Currently, I am using a trusted VPN provider with a permanent kill switch and am never off of the VPN. Today, I was reading IVPN’s homepage and it says, “A VPN can be effective at encrypting your DNS requests so your ISP or mobile network provider cannot monitor or log the domains you visit.” But as far as I know, DNS over HTTPS does encrypt the DNS requests. Right?
I regularly clean my cookies, use hardened browsers, etc. So is a VPN really necessary for me? Or shall I just shift to using Quad9’s DoH or something?
Edit - I am using the router provided by the ISP and I cannot change it because I am behind CGNAT. I can use a separate device and install PfSense or OpenWRT or something on it and use that as a firewall. Any suggestions there?

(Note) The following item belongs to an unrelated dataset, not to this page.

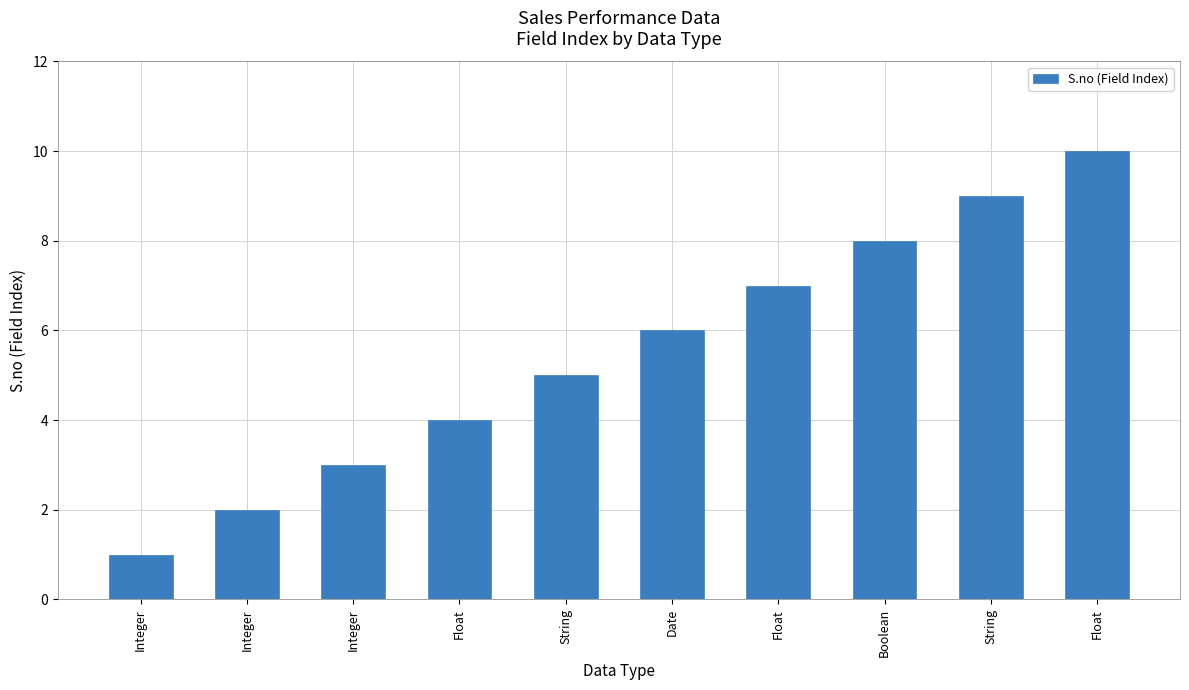

Does the chart contain any negative values?

No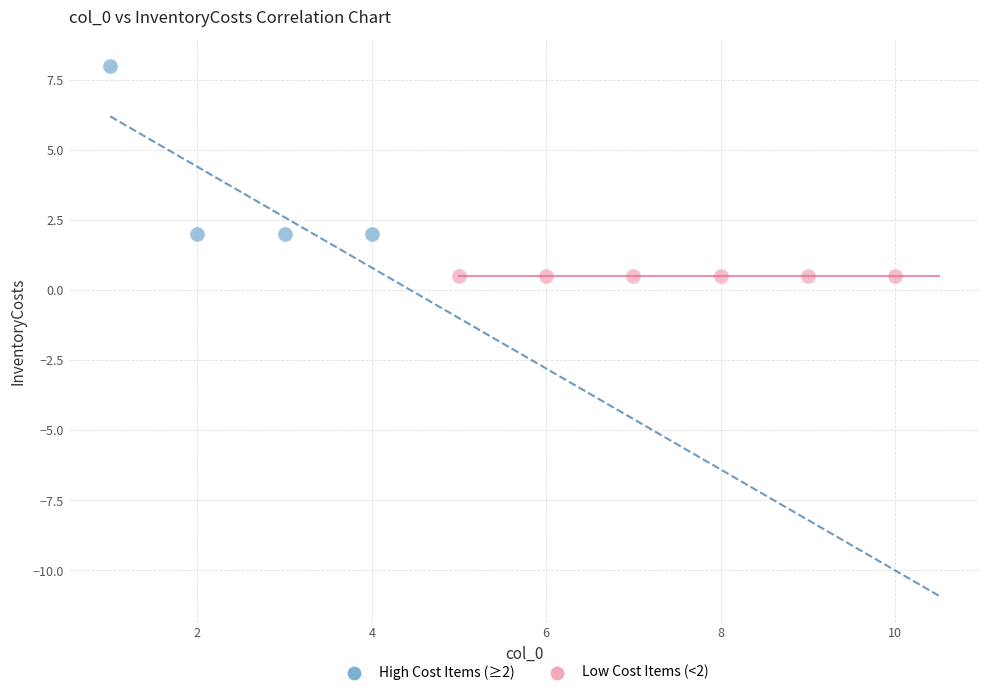

What are all the series names shown in the legend?

High Cost Items (≥2), Low Cost Items (<2)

They will see the IP of the site you are visiting if you do not have the VPN. Depending on the site it could be obvious which site it is, if it has a dedicated hosting for example
Most sites still send domain name in clear text. You can see it in Wireshark or PCAPDroid. You need VPN if you don’t want your ISP to see the sites you visit.
This is pretty easy to do with a network tap, but it’s a bit of data to capture an search. The SNI header tells a frontend at the IP what site you want. Something like SecurityOnion sitting on your net is a way to see it yourself.

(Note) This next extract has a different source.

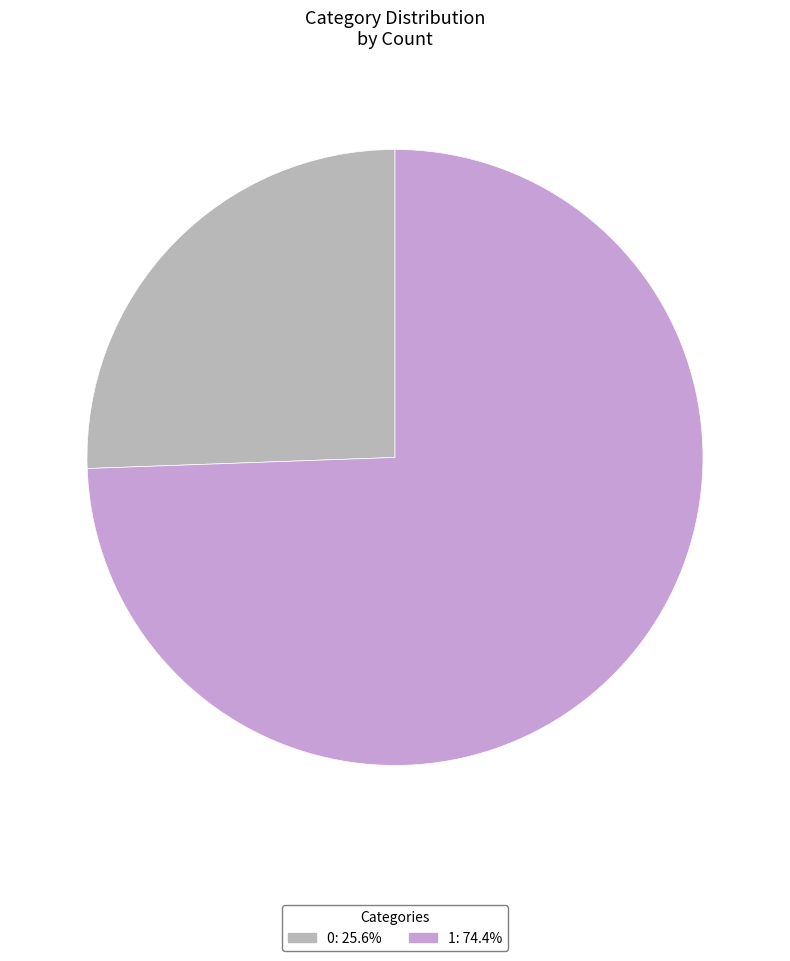

Is the sum of 0 and 1 greater than half?

Yes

Email is likely just as much a risk since the host would not only know who you communicate with but the content.
In your case a VPN makes more sense when you can’t really control the router. I like Cloudflares 1.1.1.1 Warp VPN it masks my IP and speeds up my connection. If you want to torrent or other questionable things something like Mullvad, Proton or IVPN is a better choice.
Whaaaaa?
No a vpn is NOT just about dns.
Dns is the starting point, but the main idea is to route your traffic through a central point without logs.

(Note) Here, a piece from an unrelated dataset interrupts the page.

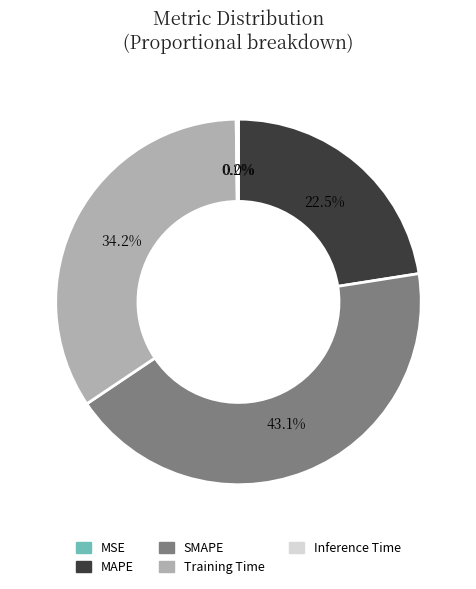

Do Training Time and SMAPE together represent more than half of the pie?

Yes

This means that from a network sniffing perspective, I know you’re sending data to the vpn endpoint, but the data is encrypted (also a vpn important point) and I don’t know where it’s going at all after that.
Even if I’m sniffing the traffic going out of the vpn endpoint , because there’s many people using the same point, while I can see that someone on the vpn was looking up pages on the pirate bay looking for the latest movie, I’m unable to match that to. A person connected. It could be one of thousands of people browsing with this vpn. So I don’t know that it was you looking for the latest minions movie.
Without the VPN, your ISP knows you are making a DNS request, but they can’t see what domain you are resolving. A moment later, they see the IP that request resolved to, when you request that site. They can see how much encrypted traffic is going back and forth. When they see that the IP address hosts a porn site, and traffic analysis shows you’re starting and stopping video streams, they know you’re jerking off, but can’t figure out your specific fetish.
With a VPN, your ISP only ever sees the VPN’s IP address. They know when you are sending and receiving traffic to/from that IP, but they don’t know the original source. With traffic analysis, they can probably figure out that you’re watching videos, but they probably can’t distinguish between YouTube and YouPorn.